Length, size, num_bytes, num_chars...?

hostilefork · November 27, 2017, 4:47pm

In trying to implement UTF-8 everywhere, there is a strong need to discern in the C code the difference between number of bytes and number of codepoints. Preferably with different C datatypes, but also preferably with different naming.

It's not clear that the distinction between LENGTH and SIZE will make it to Rebol userspace, because the fact that strings have an underlying byte size different from their number of codepoints shouldn't be visible. So the standard LENGTH should be kept. However, choices on both issues will affect API users.

Here are a few observations:

Rebol has traditionally used LENGTH to mean number of conceptual units in the series. This is reinforced by operations like SER_LEN(s), which does not return a number of bytes (unless the series units are byte-sized, e.g. a BINARY! series)
C has a standard datatype for measuring sizes in bytes, called size_t. It is defined as the datatype returned by sizeof().
C has traditionally used the function strlen() to count bytes up until a null terminator byte in a series of char* (pointers to possibly-signed-or-unsigned-char). strlen() returns size_t.
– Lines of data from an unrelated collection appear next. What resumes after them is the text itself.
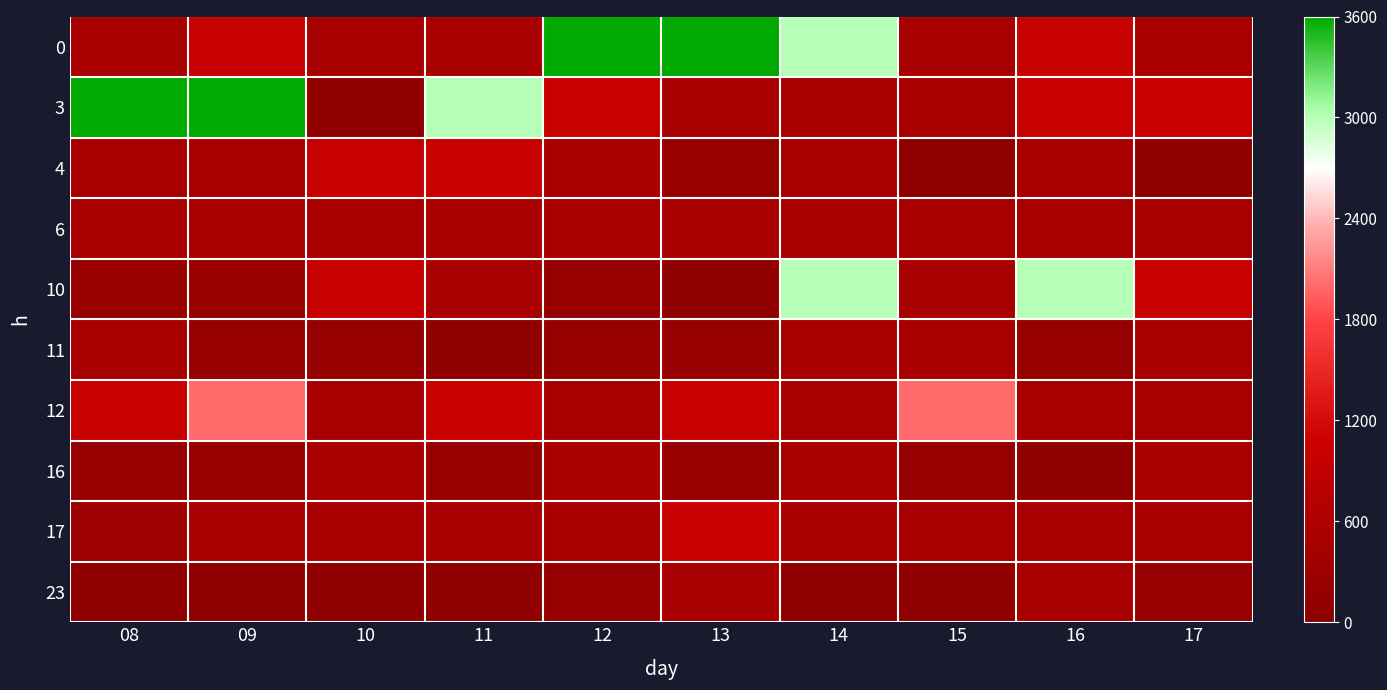

Reading right to left, what are all the values shown in this chart?

0: 17=500	16=1000	15=500	14=3000	13=3600	12=3600	11=500	10=500	09=1000	08=500
3: 17=1000	16=1000	15=500	14=500	13=500	12=1000	11=3000	10=100	09=3600	08=3600
4: 17=100	16=500	15=100	14=500	13=200	12=500	11=1000	10=1000	09=500	08=500
6: 17=500	16=500	15=500	14=500	13=500	12=500	11=500	10=500	09=500	08=500
10: 17=1000	16=3000	15=500	14=3000	13=100	12=200	11=500	10=1000	09=250	08=250
11: 17=500	16=200	15=500	14=500	13=200	12=200	11=100	10=200	09=200	08=500
12: 17=500	16=500	15=2000	14=500	13=1000	12=500	11=1000	10=500	09=2000	08=1000
16: 17=500	16=100	15=200	14=500	13=200	12=500	11=250	10=500	09=200	08=200
17: 17=500	16=500	15=500	14=500	13=1000	12=500	11=500	10=500	09=500	08=300
23: 17=200	16=500	15=100	14=100	13=500	12=200	11=100	10=100	09=100	08=100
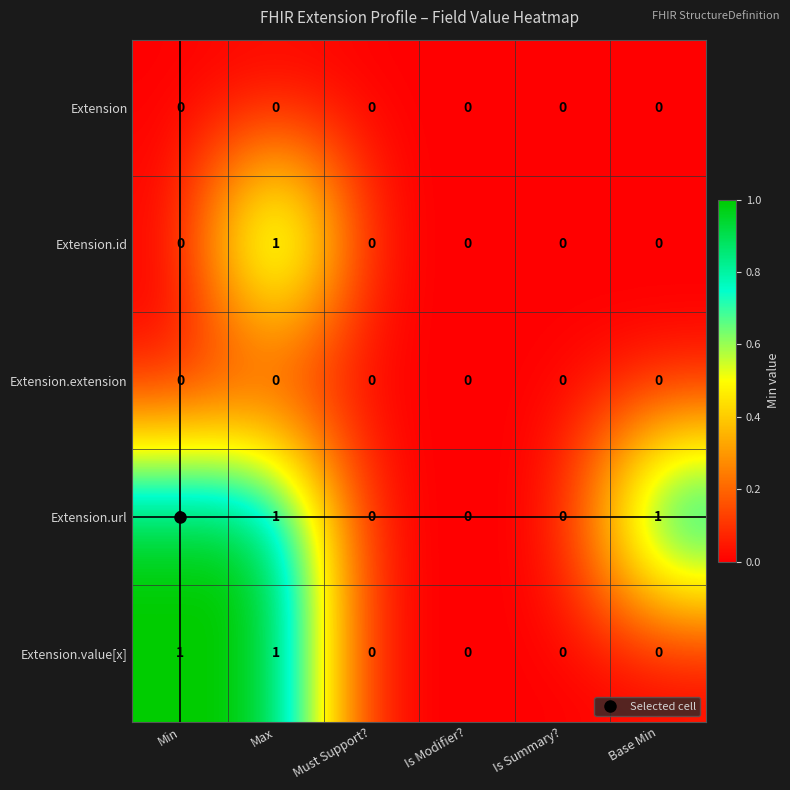

At which category is the sum across all series the highest?

Max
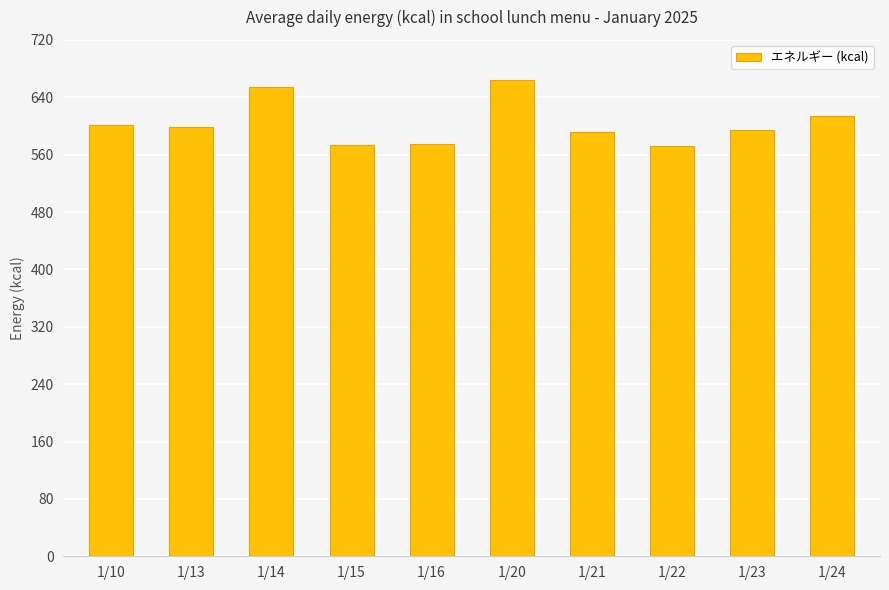

How many series are shown in this chart?

1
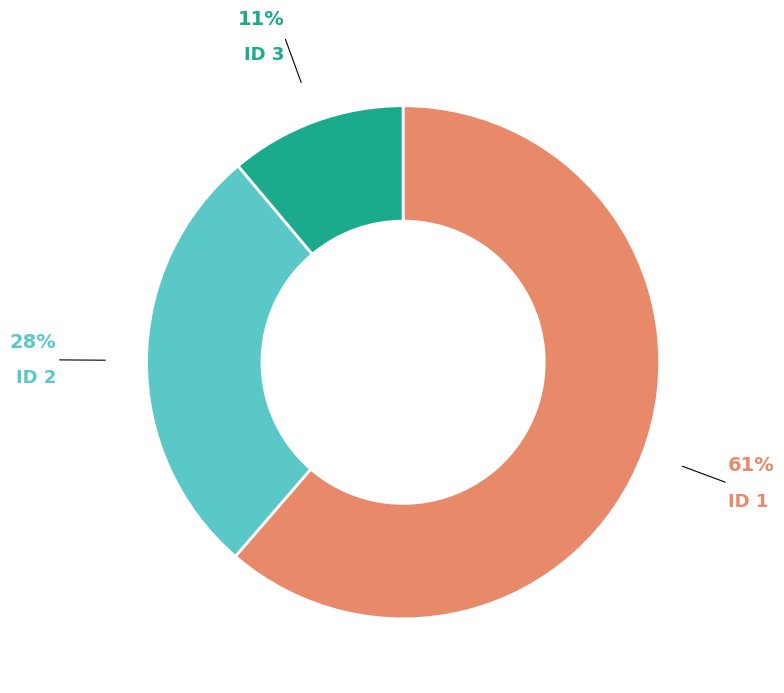

To the nearest percent, what is the difference between the largest and smallest slice percentages?

50%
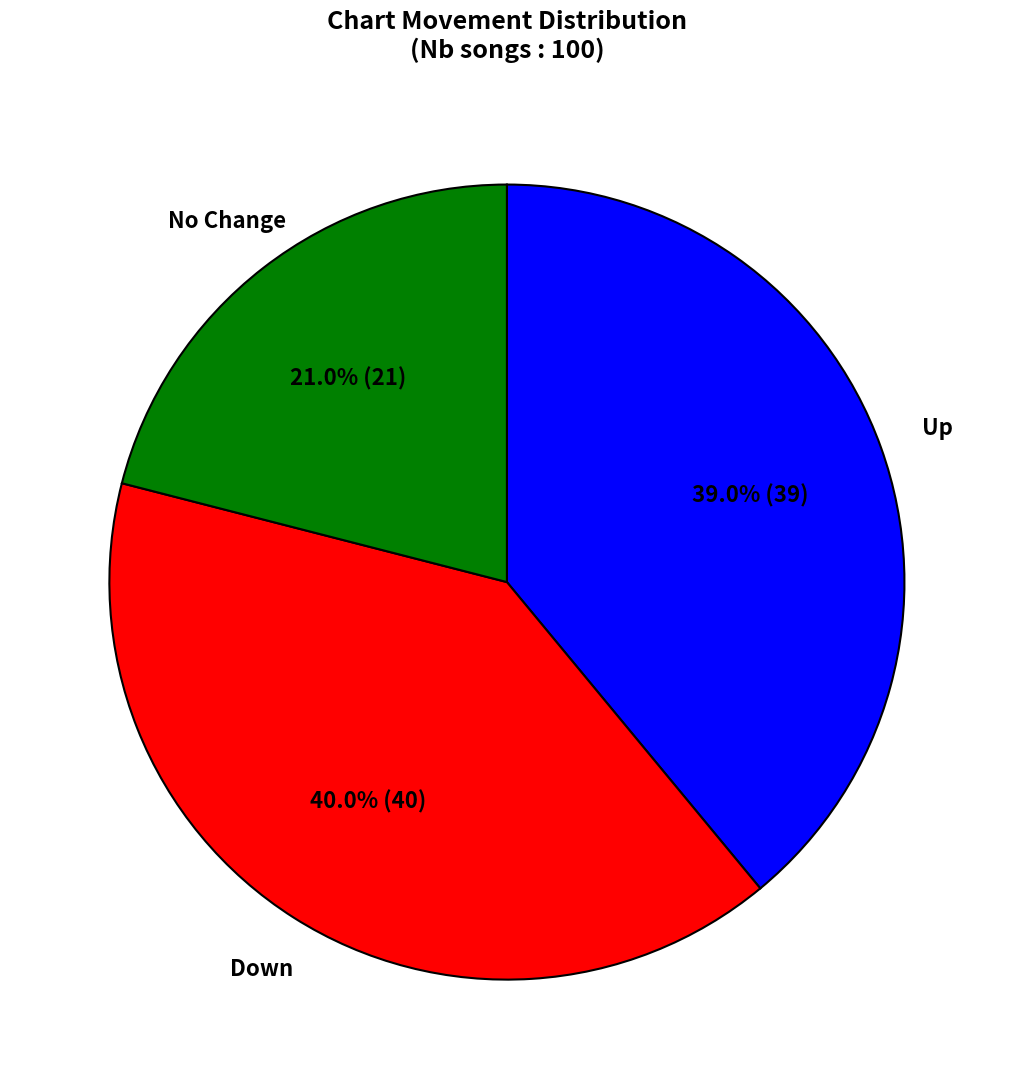

What percentage is NOT represented by Down?

60.0%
When applied to UTF-8 data, the appearance of "len" in the strlen() function call--or in names of variables holding the result--is contentious with the semantics of "length" for the strings being operated on. Currently the variables in question are a mix of len_bytes, num_bytes, and just plain old "misleading" len.

I think that probably the best way to attack this is to stick with the Rebol standard of LENGTH being used when talking about "number of abstract units" and SIZE being used when talking specifically about "number of bytes".

This isn't the direction C++ went. For containers like std::vector (which we might think of as analogous to series), they went and defined a different* type from size_t, unique to each container called container::size_type:

So where Rebol has been conflating "length", C++ is conflating "size".

To square another circle here, I'll suggest doing #define strsize strlen, then using strsize() on UTF-8 data, and always using size_t when describing byte lengths.